Further, it is more preferable that the intermediate film contains 1 atom% to 25 atom% of Mn, 10 atom% to 40 atom% of Cu, 3 atom% to 20 atom% of Mo, and 0 atom% to 5 atom%. Fe, the remainder contains Ni and unavoidable impurities.

Moreover, the present invention is an invention of a Ni alloy sputtering target, which is used a Ni alloy sputtering target for forming the intermediate film, which contains a total of 15 atom% to 60 atom% of one or more elements selected from the group consisting of Cu, Mn, Mo, and Fe, and the balance containing Ni and inevitable impurities The Curie point is below normal temperature.

Preferably, the Ni alloy sputtering target contains 10 atom% to 40 atom% of Cu, and 3 atom% to 20 atom% of Mo, and the total amount of Cu and Mo is 15 atom% to 50 atom%.

Further, it is more preferable that the Ni alloy sputtering target contains 1 atom% to 25 atom% of Mn, 3 atom% to 30 atom% of Mo, and the total amount of Mn and Mo is 15 atom% to 50 atom%. .

Further, it is still more preferable that the Ni alloy sputtering target contains 1 atom% to 25 atom% of Mn, 10 atom% to 40 atom% of Cu, 3 atom% to 20 atom% of Mo, and 0 atom%. 5 atom% Fe.

The intermediate film is formed by sputtering using the Ni alloy sputtering target in an environment containing at least one of oxygen and nitrogen in an amount of 20% by volume to 60% by volume.

In the step of manufacturing a flat display device or a touch panel, the laminated wiring film of the present invention can achieve a low reflectance which cannot be obtained by a conventional electrode or wiring film in addition to stable wet etching properties. The display quality such as FPD is improved. Therefore, it is a useful technique for a next-generation information terminal such as a 4K-TV, a smart phone, or a tablet PC, or a flexible FPD using a transparent resin substrate, which is attracting attention as a higher-definition FPD. The reason for this is that in these products, especially the low reflection of the metal film is very important.

1‧‧‧Transparent substrate

2‧‧‧ interlayer film

3‧‧‧Electrical film

Fig. 1 is a schematic cross-sectional view showing an application example of a laminated wiring film of the present invention.

An application example of the laminated wiring film of the present invention is shown in Fig. 1 . The build-up wiring film of the present invention can be obtained, for example, by forming an intermediate film 2 on the transparent substrate 1 and forming a conductive film 3 on the intermediate film 2. Further, in FIG. 1, the conductive film 3 is made of a single material, but it may be laminated according to the required resistance value or the heating temperature or environment in the manufacturing step, and may be appropriately selected.

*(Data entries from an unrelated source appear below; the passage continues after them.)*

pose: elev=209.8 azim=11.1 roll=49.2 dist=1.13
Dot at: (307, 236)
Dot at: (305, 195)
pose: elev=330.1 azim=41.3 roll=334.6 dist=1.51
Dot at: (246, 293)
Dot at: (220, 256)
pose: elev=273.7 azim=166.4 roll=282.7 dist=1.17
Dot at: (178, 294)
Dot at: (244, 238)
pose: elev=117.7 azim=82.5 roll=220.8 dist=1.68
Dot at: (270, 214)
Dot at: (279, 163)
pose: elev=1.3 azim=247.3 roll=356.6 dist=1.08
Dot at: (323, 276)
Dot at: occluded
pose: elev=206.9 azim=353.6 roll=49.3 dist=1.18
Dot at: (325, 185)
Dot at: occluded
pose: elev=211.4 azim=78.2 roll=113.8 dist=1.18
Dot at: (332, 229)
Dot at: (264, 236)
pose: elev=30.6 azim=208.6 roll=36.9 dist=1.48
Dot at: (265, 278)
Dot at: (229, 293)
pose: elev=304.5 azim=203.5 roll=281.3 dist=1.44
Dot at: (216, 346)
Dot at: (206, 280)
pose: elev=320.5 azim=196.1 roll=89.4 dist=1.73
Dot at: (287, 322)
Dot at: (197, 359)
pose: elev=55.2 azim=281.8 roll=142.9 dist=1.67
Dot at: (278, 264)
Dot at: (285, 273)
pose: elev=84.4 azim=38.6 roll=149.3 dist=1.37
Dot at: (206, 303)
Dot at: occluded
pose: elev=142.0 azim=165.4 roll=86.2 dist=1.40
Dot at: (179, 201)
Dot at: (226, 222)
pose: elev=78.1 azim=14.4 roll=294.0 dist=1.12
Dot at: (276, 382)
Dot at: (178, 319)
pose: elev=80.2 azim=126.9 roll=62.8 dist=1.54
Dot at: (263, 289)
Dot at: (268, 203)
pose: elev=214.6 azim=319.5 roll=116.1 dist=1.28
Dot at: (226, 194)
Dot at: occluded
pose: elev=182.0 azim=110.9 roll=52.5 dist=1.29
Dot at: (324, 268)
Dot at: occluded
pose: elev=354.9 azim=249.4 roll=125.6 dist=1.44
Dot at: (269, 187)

One of the important features of the present invention is that, as a transparent substrate such as a glass substrate or an intermediate film formed on a transparent substrate on which a transparent film such as a transparent resin film is formed, a Ni alloy is used, and the film thickness is set. It is 20nm~100nm. Further, in the present invention, a conductive film having a specific resistance of 150 μΩcm or less is formed directly above the intermediate film to form a laminated structure. Further, another important feature of the present invention is that the visible light reflectance measured from the transparent substrate side is 20% or less. Hereinafter, each feature of the present invention will be described in detail.

In the following description, the "reflectance" means an average reflectance in a range of a wavelength in the visible light region of 360 nm to 740 nm.

The interlayer film of the Ni alloy in the laminated wiring film of the present invention contains, for example, one or more elements selected from the group consisting of Ti, Zr, Hf, V, Nb, Ta, Cr, Mo, W, Mn, Fe, Co, and Cu. Thereby, a low-reflection semi-transmissive colored intermediate film can be obtained.

Further, in the laminated wiring film of the present invention, the film thickness of the interlayer film is set to 20 nm or more, whereby light transmission can be suppressed, and reflection of light can be prevented by the upper conductive film, whereby low reflection characteristics can be obtained. Moreover, by setting the film thickness of the interlayer film to 100 nm or less, the film formation time can be shortened, which contributes to an improvement in productivity. Further, in order to obtain a reflectance of 10% or less, it is preferred to set the film thickness of the interlayer film to 40 nm to 70 nm.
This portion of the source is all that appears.